Work task A: Show each line in the entries that includes the word "from".

Passage:
%%

Tag: sql

Full-Text Search Operators – Part 1: Cleaning up parentheses in a string

Part 1: Cleaning up parentheses in a string
Part 2: Replacing alternate operators
Part 3: Splitting the search string
Part 4: Wrapping it up

A few years ago I wanted to have a crack at improving one of our websites’ search by providing “search operator” functionality. These are basically special words or characters (i.e. operators) which provide Boolean search capability; e.g. AND, OR, NOT.

I looked around but couldn’t find anything implemented using T/SQL. There were a few .Net solutions, but I’m not a developer, and can only handle very basic .Net on a good day. So I had a crack at writing my own. I started off with the Google cheat-sheet as my initial list of requirements, which was basically as follows:

Must support the operators AND, OR, NOT, and NEAR
Must allow for “exact-phrase” searches
Should respect parentheses (for precedence control)
Should be able to perform wildcard searches
Operators must be case-sensitive (i.e. OR != or)

To attack this problem, I decided to split it into multiple chunks, and write separate blocks of code to meet each requirements. In this post I’m going to introduce the first piece of the puzzle (which is number 3 from the list above; handling parentheses). What this means is that given a string containing parentheses, I need to output the same string with valid parentheses intact (and obviously invalid ones removed).

Below is the function. I won’t explain it line by line since its pretty well commented, and relatively simple anyway.

IF OBJECT_ID('[dbo].[fn_search_clause_parentheses_handler]') IS NULL
EXEC('CREATE FUNCTION [dbo].[fn_search_clause_parentheses_handler] () RETURNS INT AS BEGIN RETURN(0); END ');
GO
/***************************************************************************************************************************
This is a supporting function, which is called by the function [fn_search_clause_get].
It accepts a string input, and outputs the same string, but with any invalid parentheses removed, and all remaining
valid parentheses buffered (by a space on each side) so that they are split correctly by the calling function.

%%

Work task B: Carry on the post about cleaning up parentheses in full-text search strings, starting right after its last line.

Exercise data:

%%

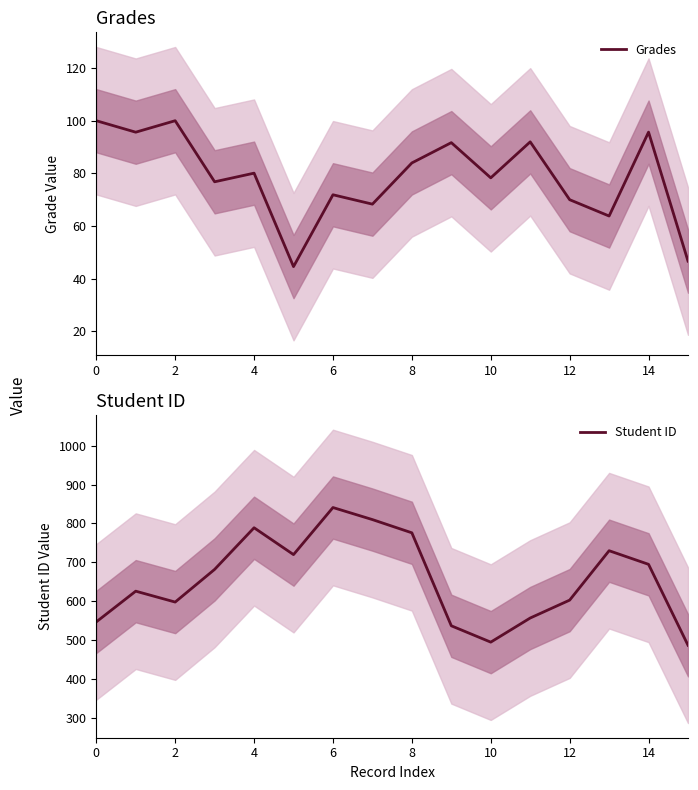

What is the label of the 15th point from the left?

14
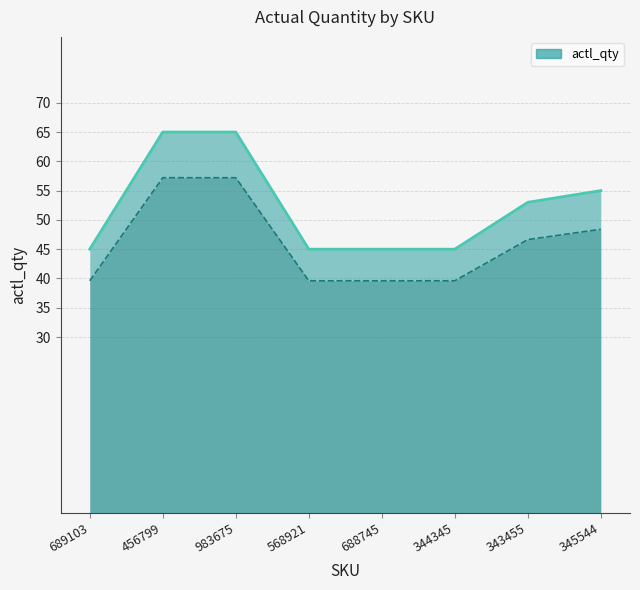

True or false: the data shows 11 at 689103.

False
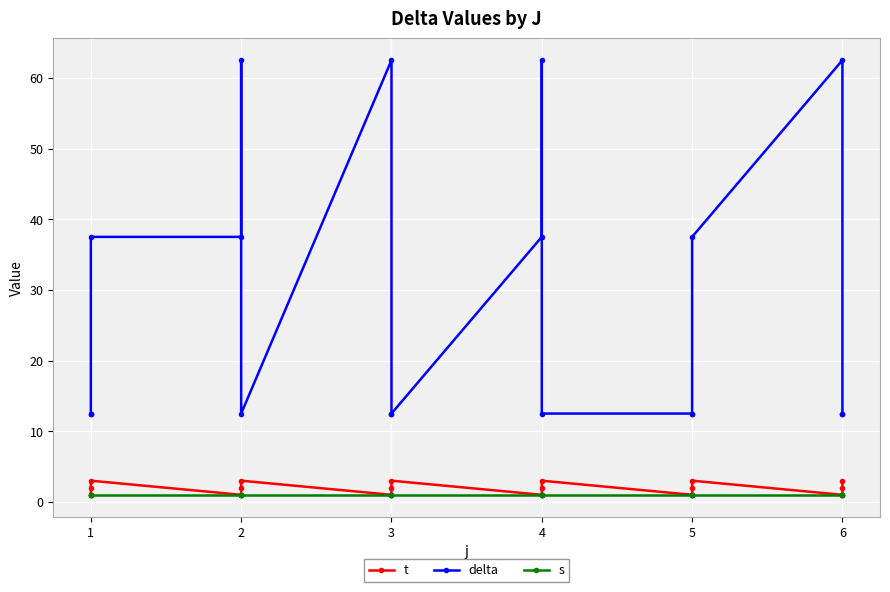

At which category is the sum across all series the highest?

2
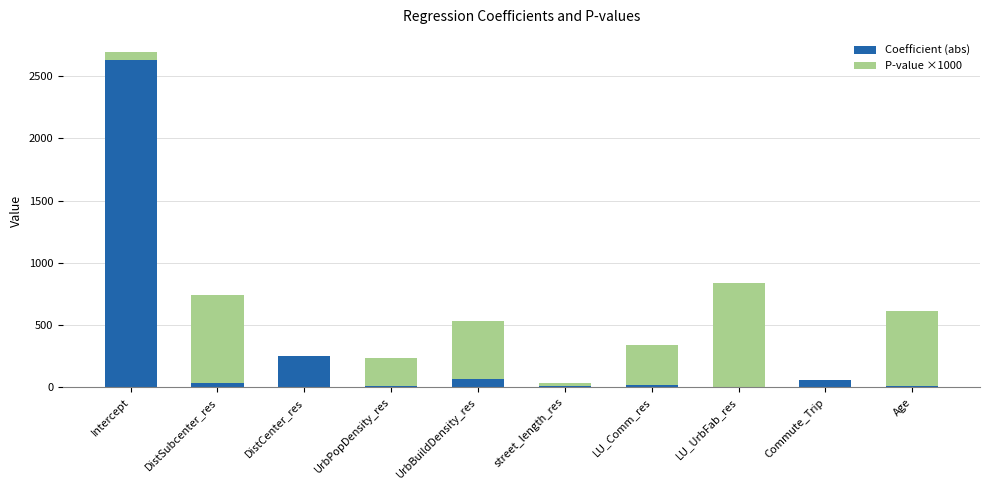

At which category is the sum across all series the highest?

Intercept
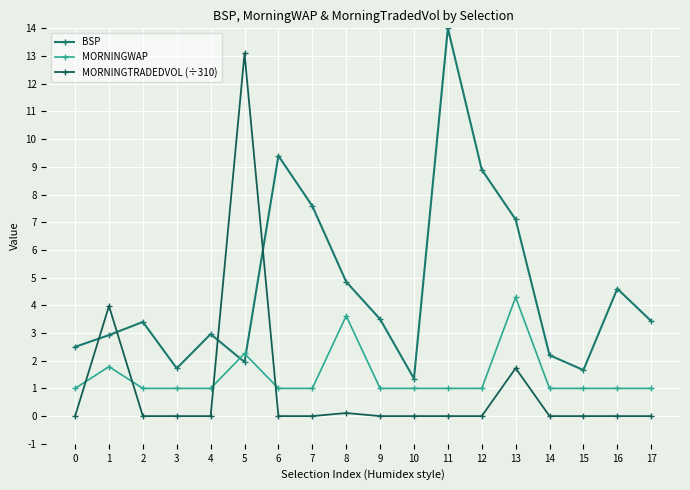

How many data points does each series have?

18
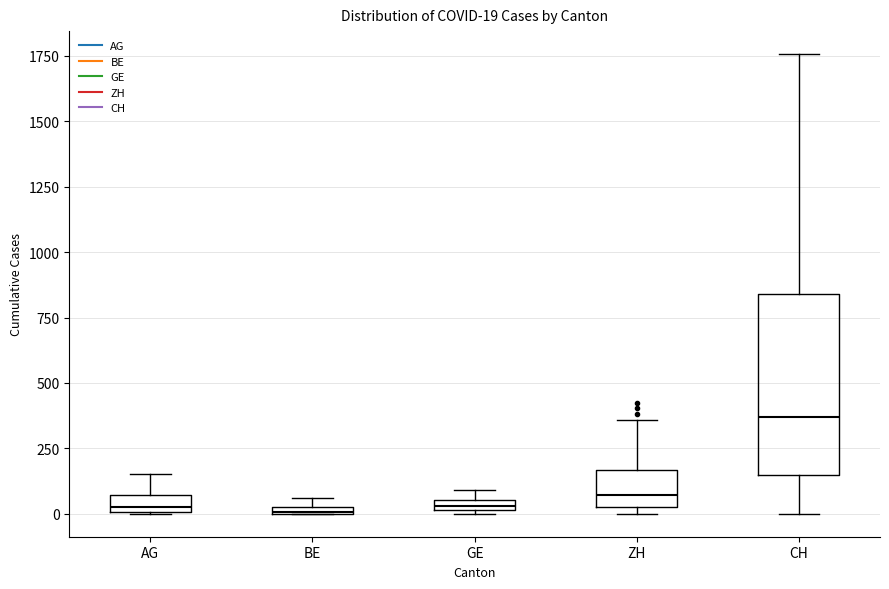

Which box is the tallest, from its lower edge to its upper edge?

CH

%%

Exercise answer A:
What is the label of the 15th point from the left?
Which box is the tallest, from its lower edge to its upper edge?

Exercise answer B:
Author : David Curlewis
Date : 07/2009

This work is licensed under a Creative Commons Attribution-NonCommercial 3.0 Unported License
http://creativecommons.org/licenses/by-nc/3.0/
****************************************************************************************************************************/
ALTER FUNCTION [dbo].[fn_search_clause_parentheses_handler] (
@search_text NVARCHAR(4000)
) RETURNS NVARCHAR(4000)
AS
BEGIN
-------------------------------------------------------------------------------------------------
-- PARENTHESES HANDLER
-------------------------------------------------------------------------------------------------
-- IF parentheses exist in the string
IF (PATINDEX('%[()]%', @search_text) > 0)
BEGIN
DECLARE @pos_o INT, @pos_x INT, @charpos INT;
DECLARE @tt_char_split TABLE (id SMALLINT IDENTITY(1,1), [char] VARCHAR(2) NOT NULL);
SET @charpos = 1;

-- split the string apart into a temp table
WHILE @charpos <= LEN(@search_text)
BEGIN
INSERT @tt_char_split ([char])
SELECT SUBSTRING(@search_text, @charpos, 1);

SET @charpos = @charpos + 1;
END

-- while we have opening and closing parentheses
WHILE EXISTS(SELECT TOP 1 1 FROM @tt_char_split WHERE [char] = '(')
AND EXISTS(SELECT TOP 1 1 FROM @tt_char_split WHERE [char] = ')')
BEGIN
-- Get the position of the first closing parenthesis
SET @pos_x = ( SELECT MIN(id)
FROM @tt_char_split
WHERE [char] = ')');

-- Get the position of the first opening parenthesis
SET @pos_o = ( SELECT MAX(id)
FROM @tt_char_split
WHERE [char] = '('
AND id < @pos_x);

-- there is a valid pair of parentheses
IF (@pos_o IS NOT NULL AND @pos_x IS NOT NULL)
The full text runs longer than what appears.